After twelve months of nominal results we agreed it was time to consider a more aggressive program. We did research and attended a bariatric surgery seminar at our local hospital. We both came away feeling encouraged and open to the possibility. We found out our medical insurance wouldn’t cover it but another benefit plan offered by Jim’s employer would so we decided to wait for open enrollement, make the change, and follow up in a year.

We talked a lot about the lifestyle change ahead of us over the next few months. The surgery was never far from our thoughts and we introduced it and reinforced it with those closest to us. We knew this would be a big shift and may elicit both negative and positive feedback. Clearly, emotions run high in regard to food and fat in our culture.  We both come from families which celebrate food.  Almost all gatherings focus around food and we come from a long line of obesity.  This could easily tip the emotional paradigm.

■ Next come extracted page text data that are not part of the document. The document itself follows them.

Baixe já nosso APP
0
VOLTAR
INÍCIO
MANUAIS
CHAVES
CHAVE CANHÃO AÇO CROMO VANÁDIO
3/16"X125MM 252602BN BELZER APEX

Open enrollment came and we made the necessary changes. Northwest Weight Loss Surgery reached out and scheduled our consultation. Our new year began with an intake and sit down with Dr. Chock, our surgeon. She highly recommended we both do the gastric sleeve procedure and felt we were solid candidates for what the center could offer. We left the office hopeful, scheduled for a lot of appointments, and a bit blurry-eyed with the prospect of having a permanent weight-loss solution.